Eigentlich hätte an diesem Wochenende die erste Pride-Parade in Tiflis stattfinden sollen. Die Regierung schien davon wenig begeistert und erklärte ­lapidar, die Sicherheit der Teilnehmer nicht garantieren zu können. »Auch LGBT-Aktivisten sehen die Parade kritisch, weil sie polarisiert«, sagt Nina. Sie erzählt, dass gerade erst das geheime Büro der Organisatoren der Pride-Parade geräumt werden musste, weil diese Morddrohungen erhalten hätten. »Auch deshalb gehe ich heute auf die Straße – für eine freie und tolerante Gesellschaft.« Die Behauptung der ­Regierung, die Sicherheit der Pride-Parade nicht gewährleisten zu können, lässt sie nicht gelten: »Die Polizei war ja jetzt zur Stelle, um gegen friedliche Menschen vorzugehen. Dann ist sie also einsatzbereit.«

Wie zerrissen das Land derzeit ist, zeigt sich auch wenige Minuten später beim Gespräch mit Levan.
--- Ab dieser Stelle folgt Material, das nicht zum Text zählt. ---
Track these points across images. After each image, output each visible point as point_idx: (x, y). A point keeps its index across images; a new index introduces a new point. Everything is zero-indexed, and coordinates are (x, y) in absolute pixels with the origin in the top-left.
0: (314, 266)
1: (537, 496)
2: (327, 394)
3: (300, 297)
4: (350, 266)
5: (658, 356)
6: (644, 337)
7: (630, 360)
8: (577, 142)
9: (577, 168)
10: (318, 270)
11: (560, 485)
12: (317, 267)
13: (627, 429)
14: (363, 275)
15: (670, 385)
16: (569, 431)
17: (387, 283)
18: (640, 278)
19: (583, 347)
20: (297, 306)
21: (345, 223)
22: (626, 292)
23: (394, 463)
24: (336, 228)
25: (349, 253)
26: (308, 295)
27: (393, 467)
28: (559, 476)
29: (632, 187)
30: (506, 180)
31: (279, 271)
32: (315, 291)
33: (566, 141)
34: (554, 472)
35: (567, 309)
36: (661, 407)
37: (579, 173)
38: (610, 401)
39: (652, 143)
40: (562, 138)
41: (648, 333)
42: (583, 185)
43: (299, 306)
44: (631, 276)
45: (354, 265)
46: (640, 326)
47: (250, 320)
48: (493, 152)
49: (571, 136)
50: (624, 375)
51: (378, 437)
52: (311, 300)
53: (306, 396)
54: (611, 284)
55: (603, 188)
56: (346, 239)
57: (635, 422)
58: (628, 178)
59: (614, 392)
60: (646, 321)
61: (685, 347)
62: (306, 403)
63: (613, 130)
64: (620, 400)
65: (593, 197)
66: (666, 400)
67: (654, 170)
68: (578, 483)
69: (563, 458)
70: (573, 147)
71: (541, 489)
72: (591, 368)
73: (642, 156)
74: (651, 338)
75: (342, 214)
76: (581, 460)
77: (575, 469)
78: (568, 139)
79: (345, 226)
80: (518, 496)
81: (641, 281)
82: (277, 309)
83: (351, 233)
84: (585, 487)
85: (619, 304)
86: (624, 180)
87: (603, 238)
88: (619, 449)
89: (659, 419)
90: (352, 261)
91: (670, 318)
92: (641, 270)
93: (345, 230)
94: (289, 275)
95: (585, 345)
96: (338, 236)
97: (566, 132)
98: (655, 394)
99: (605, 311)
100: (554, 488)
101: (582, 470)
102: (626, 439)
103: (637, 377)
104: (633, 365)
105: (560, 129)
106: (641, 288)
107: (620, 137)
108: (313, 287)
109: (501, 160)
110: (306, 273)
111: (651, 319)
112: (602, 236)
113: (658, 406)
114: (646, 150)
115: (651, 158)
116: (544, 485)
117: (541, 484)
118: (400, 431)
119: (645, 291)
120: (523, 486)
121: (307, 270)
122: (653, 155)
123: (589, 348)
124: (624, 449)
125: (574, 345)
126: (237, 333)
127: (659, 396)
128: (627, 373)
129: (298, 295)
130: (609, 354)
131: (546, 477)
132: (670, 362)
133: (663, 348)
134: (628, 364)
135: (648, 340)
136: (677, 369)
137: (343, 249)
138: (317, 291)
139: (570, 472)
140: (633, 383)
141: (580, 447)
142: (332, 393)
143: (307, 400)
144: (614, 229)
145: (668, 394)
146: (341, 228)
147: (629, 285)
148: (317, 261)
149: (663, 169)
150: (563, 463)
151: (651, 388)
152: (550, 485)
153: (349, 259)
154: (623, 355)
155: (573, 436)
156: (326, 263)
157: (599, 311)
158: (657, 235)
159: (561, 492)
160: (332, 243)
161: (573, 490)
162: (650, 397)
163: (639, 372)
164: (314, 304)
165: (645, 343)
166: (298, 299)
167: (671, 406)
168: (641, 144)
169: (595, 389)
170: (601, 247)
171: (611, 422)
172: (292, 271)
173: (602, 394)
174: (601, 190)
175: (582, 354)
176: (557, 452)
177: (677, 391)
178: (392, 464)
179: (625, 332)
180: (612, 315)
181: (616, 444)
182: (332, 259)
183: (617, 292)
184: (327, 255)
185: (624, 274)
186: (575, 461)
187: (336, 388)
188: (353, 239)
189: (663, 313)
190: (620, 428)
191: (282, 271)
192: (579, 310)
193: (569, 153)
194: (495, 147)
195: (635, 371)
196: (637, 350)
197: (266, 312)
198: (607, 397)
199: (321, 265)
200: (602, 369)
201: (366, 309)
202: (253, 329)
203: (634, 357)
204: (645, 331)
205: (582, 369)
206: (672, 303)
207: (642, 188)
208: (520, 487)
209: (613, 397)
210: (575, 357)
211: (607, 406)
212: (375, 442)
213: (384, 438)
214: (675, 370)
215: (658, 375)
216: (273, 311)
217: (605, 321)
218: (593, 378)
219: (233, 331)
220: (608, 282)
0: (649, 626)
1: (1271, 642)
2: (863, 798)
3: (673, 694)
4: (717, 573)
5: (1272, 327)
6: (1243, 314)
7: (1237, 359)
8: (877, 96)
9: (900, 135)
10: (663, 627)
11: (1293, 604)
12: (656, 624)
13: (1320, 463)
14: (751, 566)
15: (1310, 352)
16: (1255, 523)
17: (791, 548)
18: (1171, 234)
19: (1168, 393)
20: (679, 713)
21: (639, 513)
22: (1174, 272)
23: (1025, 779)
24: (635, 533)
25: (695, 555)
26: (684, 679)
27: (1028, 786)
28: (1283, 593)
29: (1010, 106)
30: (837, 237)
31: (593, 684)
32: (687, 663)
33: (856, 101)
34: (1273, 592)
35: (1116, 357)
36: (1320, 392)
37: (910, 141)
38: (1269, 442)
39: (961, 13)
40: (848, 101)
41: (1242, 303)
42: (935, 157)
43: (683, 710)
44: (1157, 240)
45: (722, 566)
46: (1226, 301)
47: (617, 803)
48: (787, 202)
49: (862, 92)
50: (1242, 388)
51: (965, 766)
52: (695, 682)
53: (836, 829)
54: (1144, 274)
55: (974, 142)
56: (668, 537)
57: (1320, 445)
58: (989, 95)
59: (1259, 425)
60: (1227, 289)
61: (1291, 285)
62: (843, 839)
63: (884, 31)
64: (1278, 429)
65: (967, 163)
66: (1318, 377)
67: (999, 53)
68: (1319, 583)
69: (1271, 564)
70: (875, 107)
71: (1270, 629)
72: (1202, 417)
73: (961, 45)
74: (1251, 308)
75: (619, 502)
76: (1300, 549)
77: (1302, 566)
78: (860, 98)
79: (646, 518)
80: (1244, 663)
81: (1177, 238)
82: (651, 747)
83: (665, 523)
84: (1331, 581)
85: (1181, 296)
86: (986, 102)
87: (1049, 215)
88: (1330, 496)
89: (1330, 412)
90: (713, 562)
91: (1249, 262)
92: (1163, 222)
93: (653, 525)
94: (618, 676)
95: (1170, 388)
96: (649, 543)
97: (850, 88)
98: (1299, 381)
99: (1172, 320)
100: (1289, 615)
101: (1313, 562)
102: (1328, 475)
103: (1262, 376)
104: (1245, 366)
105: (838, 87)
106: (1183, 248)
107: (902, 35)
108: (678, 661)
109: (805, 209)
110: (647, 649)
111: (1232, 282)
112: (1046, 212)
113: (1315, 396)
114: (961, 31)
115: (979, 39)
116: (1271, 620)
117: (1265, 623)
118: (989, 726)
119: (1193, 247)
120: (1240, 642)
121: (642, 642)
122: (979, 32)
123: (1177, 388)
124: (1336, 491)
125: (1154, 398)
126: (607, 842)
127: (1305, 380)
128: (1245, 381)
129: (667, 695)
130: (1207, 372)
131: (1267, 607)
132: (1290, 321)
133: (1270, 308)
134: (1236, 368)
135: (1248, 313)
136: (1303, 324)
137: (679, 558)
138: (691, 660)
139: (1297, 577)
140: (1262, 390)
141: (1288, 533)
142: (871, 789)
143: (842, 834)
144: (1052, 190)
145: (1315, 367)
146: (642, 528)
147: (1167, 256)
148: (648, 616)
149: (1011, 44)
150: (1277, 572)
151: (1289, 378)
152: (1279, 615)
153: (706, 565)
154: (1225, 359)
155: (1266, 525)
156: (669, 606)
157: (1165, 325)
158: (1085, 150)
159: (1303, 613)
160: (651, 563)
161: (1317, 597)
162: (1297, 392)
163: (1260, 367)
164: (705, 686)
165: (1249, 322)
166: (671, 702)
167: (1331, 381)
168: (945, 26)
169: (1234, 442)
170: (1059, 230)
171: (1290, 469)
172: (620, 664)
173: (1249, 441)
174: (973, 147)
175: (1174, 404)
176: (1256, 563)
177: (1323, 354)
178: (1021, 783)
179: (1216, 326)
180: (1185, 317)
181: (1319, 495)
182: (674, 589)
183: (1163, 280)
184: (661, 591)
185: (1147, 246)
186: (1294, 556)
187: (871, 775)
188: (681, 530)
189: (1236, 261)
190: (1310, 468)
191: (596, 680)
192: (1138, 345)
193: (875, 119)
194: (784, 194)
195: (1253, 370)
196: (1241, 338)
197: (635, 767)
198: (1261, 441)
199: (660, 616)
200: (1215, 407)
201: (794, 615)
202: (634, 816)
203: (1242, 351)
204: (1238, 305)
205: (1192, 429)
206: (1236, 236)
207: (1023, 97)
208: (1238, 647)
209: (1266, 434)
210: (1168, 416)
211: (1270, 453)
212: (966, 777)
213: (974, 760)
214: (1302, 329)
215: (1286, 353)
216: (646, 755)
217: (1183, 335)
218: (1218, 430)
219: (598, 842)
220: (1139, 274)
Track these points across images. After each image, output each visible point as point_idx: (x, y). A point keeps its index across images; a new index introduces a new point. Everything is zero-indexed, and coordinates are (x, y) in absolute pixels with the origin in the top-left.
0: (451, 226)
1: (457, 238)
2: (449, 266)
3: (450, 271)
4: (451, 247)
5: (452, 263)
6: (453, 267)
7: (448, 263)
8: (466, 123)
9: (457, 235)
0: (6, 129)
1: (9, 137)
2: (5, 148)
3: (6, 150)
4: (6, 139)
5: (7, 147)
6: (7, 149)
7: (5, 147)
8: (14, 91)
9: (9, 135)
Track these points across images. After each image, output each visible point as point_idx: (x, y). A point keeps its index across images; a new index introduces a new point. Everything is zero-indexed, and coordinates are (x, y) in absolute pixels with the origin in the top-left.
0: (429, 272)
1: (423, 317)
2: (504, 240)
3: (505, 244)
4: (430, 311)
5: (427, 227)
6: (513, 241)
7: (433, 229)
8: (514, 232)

Wie die meisten Menschen über 40 ist der Taxifahrer empört über die Gewalt – und meint damit die Demonstrierenden. »Wie kann man nur das Parlament stürmen wollen? Die wissen nichts mit sich anzufangen«, schimpft er. »Seit dem Zerfall der Sowjetunion wurde das ganze Land heruntergewirtschaftet. Das einzige, was funktioniert, ist hier der Tourismus. Und die Touristen kommen aus Russland. Wir richten uns mit diesen Protesten selbst hin.« ­Damit spielt er auch auf den Beschluss des russischen Präsidenten Wladimir Putin an, die Flugverbindungen nach Georgien ab dem 8. Juli einzustellen.

Gerade die Jüngeren aber wünschen sich einen Beitritt zur EU und zur Nato als Schritte zu mehr Freiheit und Toleranz im Land. 70 Jahre lang hatte es zur Sowjetunion gehört, nachdem die Rote Armee das sozialdemokratisch ­regierte Georgien 1921 erobert hatte. »Es stehen bei uns zwei Sichtweisen gegeneinander, die gestrige russische und die fortschrittliche europäische«, findet Natalia Antelava, georgische Journalistin und Mitorganisatorin des »Story­telling Festivals«, das internationale Medienschaffende zum Austausch ­einlädt. Das Festival begann am selben Tag wie die Proteste. Sie selbst sei nicht überrascht von diesen. »Ich bin damit aufgewachsen. Manchmal frage ich mich, wie oft wir das noch machen müssen.« Das Ziel des Storytelling Festivals sei auch, Georgien und den Rest der Welt zusammenzubringen. Antelavas Interesse gilt dem Westen.

»Georgier teilen absolut die westlichen Werte«, sagt sie und verweist auf die ­liberale erste Verfassung von 1918. »Trotzdem sind wir ein konservatives Land im Transformationsprozess.« Was in diesen Tagen besonders deutlich wird: Georgien durchlebt einen Wandel, und der Westen ist zwar reizvoller, aber Russland ist näher.